1.2 We will then review your complaint.
1.3 We will respond to your complaint within a reasonable time, and in any event within seven (7) business days of receiving your complaint. We will do so by providing a response to you in writing within that time frame.
1.4 We will inform you:
(a) Whether we accept your complaint; and
(b) Whether we need further information from you before we can further consider your complaint or reject your complaint.

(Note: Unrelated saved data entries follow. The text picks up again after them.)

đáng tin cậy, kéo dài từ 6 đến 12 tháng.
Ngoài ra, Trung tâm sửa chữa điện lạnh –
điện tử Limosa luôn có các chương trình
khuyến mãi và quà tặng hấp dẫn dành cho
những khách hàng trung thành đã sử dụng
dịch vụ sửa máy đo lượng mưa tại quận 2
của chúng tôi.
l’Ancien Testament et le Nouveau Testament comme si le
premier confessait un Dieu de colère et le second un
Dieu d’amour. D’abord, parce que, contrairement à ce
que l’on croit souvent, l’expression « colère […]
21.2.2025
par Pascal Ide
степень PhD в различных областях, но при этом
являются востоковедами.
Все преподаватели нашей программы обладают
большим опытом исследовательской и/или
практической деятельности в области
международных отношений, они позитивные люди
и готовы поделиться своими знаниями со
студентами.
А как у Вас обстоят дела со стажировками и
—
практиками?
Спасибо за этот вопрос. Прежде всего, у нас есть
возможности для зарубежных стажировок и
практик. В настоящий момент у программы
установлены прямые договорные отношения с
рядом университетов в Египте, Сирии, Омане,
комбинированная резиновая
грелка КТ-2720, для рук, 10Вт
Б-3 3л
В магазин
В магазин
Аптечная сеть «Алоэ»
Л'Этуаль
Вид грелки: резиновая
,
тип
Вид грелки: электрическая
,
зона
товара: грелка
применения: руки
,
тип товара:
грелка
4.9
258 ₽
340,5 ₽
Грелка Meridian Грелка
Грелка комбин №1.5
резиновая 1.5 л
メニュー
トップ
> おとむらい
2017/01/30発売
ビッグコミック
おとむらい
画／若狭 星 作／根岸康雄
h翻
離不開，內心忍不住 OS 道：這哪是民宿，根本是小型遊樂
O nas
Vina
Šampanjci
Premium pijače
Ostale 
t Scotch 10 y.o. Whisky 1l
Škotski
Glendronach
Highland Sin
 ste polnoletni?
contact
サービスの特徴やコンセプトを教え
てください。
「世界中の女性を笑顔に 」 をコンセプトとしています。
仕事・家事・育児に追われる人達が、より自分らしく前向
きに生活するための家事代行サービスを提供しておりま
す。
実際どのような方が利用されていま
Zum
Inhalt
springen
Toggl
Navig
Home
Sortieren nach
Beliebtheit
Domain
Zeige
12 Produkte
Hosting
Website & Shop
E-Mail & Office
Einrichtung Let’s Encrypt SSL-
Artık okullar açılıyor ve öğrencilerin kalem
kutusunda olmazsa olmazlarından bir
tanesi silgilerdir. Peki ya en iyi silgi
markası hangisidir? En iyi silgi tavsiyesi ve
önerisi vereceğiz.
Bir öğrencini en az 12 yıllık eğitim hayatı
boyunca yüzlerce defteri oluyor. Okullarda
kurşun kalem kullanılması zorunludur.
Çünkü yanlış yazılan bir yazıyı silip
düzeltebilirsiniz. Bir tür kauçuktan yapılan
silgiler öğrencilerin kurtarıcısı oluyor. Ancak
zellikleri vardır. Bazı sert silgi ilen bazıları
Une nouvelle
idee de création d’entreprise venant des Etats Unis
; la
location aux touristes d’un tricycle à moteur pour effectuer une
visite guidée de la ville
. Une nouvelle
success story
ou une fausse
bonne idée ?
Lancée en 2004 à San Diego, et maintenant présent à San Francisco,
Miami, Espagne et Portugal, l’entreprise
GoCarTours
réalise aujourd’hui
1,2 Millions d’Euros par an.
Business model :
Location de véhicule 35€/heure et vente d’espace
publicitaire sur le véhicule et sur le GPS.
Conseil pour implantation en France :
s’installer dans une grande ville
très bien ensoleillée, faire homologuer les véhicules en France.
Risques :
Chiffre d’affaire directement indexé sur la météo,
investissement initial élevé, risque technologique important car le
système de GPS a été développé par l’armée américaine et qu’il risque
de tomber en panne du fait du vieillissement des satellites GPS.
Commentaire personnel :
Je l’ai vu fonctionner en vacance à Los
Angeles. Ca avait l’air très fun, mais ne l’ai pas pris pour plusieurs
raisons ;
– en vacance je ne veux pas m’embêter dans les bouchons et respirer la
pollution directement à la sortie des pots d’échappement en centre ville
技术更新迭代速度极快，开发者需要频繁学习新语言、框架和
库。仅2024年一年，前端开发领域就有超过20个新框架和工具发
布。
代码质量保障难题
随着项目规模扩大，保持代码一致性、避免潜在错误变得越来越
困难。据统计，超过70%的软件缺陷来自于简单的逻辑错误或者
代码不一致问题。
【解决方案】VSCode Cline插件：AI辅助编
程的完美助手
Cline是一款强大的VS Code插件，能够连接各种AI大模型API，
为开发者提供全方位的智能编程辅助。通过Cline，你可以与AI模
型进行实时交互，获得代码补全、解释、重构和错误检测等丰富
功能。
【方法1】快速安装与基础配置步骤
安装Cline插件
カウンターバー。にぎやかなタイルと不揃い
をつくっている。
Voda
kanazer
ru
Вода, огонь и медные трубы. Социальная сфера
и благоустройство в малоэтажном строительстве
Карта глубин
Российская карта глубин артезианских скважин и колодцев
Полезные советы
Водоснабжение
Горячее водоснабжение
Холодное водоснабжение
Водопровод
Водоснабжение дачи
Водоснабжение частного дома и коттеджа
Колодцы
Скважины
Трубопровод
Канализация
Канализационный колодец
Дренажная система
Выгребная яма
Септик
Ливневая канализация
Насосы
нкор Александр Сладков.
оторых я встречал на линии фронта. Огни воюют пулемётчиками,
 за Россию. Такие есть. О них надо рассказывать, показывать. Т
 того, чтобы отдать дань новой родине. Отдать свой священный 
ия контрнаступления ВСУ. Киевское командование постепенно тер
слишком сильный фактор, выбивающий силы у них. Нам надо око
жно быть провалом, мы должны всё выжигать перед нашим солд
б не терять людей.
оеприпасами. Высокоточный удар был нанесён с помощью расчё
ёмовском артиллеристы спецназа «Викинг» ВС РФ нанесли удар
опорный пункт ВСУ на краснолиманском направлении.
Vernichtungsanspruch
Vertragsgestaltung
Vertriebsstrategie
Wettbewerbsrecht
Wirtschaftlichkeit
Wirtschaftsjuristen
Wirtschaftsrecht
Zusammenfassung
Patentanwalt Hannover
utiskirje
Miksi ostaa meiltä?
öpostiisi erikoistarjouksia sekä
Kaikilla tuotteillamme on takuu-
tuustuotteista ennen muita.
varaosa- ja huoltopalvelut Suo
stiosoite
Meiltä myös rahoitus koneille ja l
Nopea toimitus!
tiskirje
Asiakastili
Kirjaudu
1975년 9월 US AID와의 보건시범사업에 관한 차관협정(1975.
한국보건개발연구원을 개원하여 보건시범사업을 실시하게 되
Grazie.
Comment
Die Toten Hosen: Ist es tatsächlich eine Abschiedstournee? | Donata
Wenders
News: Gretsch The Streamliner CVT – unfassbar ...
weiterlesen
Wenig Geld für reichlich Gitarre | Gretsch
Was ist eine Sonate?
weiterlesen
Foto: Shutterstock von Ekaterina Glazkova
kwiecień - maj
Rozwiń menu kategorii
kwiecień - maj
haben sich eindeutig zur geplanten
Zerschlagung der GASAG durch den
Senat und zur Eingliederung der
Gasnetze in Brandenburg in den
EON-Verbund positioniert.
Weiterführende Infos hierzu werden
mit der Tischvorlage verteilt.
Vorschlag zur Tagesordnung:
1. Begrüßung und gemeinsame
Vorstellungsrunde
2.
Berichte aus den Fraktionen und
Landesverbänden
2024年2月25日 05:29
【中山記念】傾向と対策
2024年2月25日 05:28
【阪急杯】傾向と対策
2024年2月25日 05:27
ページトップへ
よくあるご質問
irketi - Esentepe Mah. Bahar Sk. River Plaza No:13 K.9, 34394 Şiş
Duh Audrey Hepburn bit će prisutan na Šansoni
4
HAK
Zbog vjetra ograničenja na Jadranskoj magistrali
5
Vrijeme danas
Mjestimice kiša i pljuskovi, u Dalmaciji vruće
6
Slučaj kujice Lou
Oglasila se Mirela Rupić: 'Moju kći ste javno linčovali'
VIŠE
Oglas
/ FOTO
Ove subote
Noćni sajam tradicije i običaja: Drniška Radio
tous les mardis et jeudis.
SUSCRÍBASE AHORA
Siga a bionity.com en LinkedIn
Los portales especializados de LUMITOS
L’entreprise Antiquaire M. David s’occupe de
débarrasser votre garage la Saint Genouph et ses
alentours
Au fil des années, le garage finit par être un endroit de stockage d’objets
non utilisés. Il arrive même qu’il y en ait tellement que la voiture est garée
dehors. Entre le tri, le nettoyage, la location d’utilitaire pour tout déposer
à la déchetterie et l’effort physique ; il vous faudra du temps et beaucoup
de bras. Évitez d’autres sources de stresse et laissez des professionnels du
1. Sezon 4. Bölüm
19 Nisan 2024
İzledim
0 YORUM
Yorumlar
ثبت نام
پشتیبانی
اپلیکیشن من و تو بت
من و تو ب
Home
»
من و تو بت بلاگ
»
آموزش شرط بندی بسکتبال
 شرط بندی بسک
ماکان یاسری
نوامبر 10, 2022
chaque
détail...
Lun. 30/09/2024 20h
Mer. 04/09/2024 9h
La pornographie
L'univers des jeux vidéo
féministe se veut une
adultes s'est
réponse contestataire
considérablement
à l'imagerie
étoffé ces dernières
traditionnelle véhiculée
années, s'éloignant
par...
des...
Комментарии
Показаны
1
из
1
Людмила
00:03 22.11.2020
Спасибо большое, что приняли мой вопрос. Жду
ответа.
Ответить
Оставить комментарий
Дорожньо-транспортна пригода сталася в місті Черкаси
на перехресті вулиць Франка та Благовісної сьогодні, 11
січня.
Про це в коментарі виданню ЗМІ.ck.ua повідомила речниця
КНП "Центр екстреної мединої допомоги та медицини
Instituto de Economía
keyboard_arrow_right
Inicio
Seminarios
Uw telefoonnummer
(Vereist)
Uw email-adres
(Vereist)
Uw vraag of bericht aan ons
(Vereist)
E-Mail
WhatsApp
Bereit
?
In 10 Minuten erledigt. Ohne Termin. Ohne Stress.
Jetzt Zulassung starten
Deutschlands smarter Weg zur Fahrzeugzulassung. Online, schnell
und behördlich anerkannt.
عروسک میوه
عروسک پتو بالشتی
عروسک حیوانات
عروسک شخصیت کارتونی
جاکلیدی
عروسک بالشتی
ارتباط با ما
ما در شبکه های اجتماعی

1.5 If we need further information from you, we will then require you to provide it within a reasonable time, not in excess of five (5) business days.
1.6 We will then further review your complaint and provide you with a response within a reasonable time frame, and in any event within seven (7) business days of receiving the further information.
1.7 If we then accept your complaint, we will take action within a reasonable time to provide you with information as to how we will deal with your complaint, and the next steps designed to resolve it.
1.8 If we reject your complaint and you are not satisfied with our response you may at any time refer your complaint to the Office of the Australian Information Commissioner (‘OAIC’).